Check your understanding:
A – Transcribe the part of the rotary kiln patent text that opens with the words containing "In kilns of" and closes with "wear-resisting ceramic material.".
B – In the entries, rewrite the lines from the start of the entries through the line containing "an ideal setting", swapping "Charleston" for "Beaufort" and leaving everything else unchanged. Give only those lines.

|Publication number||US4353687 A|
|Application number||US 06/221,517|
|Publication date||Oct 12, 1982|
|Filing date||Dec 30, 1980|
|Priority date||Jan 2, 1980|
|Also published as||CA1146749A, CA1146749A1, DE3069428D1, EP0032010A2, EP0032010A3, EP0032010B1|
|Publication number||06221517, 221517, US 4353687 A, US 4353687A, US-A-4353687, US4353687 A, US4353687A|
|Inventors||Poul W. Nielsen|
|Original Assignee||F. L. Smidth & Co.|
|Export Citation||BiBTeX, EndNote, RefMan|
|Patent Citations (2), Referenced by (19), Classifications (9), Legal Events (6)|
|External Links: USPTO, USPTO Assignment, Espacenet|
This invention relates to kilns and, in particular, to rotary kilns having a plurality of outlets for passing material from within the kiln to associated cooler tubes mounted in planetary fashion around the outlet end of the kiln.
In kilns of the type contemplated by the present invention each kiln outlet has a tubular support to which the inlet end of the associated cooler tube is attached and a steel reinforcing ring within the support. Insulation is provided between the ring and the support and the ring is lined internally with a wear-resisting ceramic material.

Records shown:
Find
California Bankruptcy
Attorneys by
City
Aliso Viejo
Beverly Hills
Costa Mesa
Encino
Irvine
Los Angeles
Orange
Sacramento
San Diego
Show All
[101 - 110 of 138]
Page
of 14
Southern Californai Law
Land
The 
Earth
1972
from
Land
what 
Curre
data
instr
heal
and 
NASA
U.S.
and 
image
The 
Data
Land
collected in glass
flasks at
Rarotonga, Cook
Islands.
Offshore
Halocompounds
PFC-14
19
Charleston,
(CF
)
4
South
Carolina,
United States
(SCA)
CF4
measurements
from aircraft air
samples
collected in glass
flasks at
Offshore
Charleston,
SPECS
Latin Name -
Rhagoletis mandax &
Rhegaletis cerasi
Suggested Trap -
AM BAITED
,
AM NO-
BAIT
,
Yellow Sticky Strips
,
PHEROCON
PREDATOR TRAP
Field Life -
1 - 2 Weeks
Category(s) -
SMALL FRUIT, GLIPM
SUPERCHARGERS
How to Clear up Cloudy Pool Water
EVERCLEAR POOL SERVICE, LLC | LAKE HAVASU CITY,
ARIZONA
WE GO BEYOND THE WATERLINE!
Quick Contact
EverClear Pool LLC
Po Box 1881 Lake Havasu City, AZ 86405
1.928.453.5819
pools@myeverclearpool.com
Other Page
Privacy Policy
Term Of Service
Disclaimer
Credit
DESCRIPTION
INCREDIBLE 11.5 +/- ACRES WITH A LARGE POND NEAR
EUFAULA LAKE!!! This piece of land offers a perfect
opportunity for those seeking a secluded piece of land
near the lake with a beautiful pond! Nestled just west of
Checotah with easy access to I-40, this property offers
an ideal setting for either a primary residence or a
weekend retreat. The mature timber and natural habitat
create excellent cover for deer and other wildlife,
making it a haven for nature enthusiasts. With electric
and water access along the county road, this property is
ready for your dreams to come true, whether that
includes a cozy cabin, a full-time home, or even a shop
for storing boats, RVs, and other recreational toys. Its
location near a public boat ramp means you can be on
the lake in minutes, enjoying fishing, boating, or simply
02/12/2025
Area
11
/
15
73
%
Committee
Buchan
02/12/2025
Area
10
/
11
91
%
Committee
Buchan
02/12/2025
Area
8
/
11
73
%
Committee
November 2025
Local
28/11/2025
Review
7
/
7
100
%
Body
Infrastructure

Solution set:
A –
In kilns of the type contemplated by the present invention each kiln outlet has a tubular support to which the inlet end of the associated cooler tube is attached and a steel reinforcing ring within the support. Insulation is provided between the ring and the support and the ring is lined internally with a wear-resisting ceramic material.

B –
Find
California Bankruptcy
Attorneys by
City
Aliso Viejo
Beverly Hills
Costa Mesa
Encino
Irvine
Los Angeles
Orange
Sacramento
San Diego
Show All
[101 - 110 of 138]
Page
of 14
Southern Californai Law
Land
The 
Earth
1972
from
Land
what 
Curre
data
instr
heal
and 
NASA
U.S.
and 
image
The 
Data
Land
collected in glass
flasks at
Rarotonga, Cook
Islands.
Offshore
Halocompounds
PFC-14
19
Beaufort,
(CF
)
4
South
Carolina,
United States
(SCA)
CF4
measurements
from aircraft air
samples
collected in glass
flasks at
Offshore
Beaufort,
SPECS
Latin Name -
Rhagoletis mandax &
Rhegaletis cerasi
Suggested Trap -
AM BAITED
,
AM NO-
BAIT
,
Yellow Sticky Strips
,
PHEROCON
PREDATOR TRAP
Field Life -
1 - 2 Weeks
Category(s) -
SMALL FRUIT, GLIPM
SUPERCHARGERS
How to Clear up Cloudy Pool Water
EVERCLEAR POOL SERVICE, LLC | LAKE HAVASU CITY,
ARIZONA
WE GO BEYOND THE WATERLINE!
Quick Contact
EverClear Pool LLC
Po Box 1881 Lake Havasu City, AZ 86405
1.928.453.5819
pools@myeverclearpool.com
Other Page
Privacy Policy
Term Of Service
Disclaimer
Credit
DESCRIPTION
INCREDIBLE 11.5 +/- ACRES WITH A LARGE POND NEAR
EUFAULA LAKE!!! This piece of land offers a perfect
opportunity for those seeking a secluded piece of land
near the lake with a beautiful pond! Nestled just west of
Checotah with easy access to I-40, this property offers
an ideal setting for either a primary residence or a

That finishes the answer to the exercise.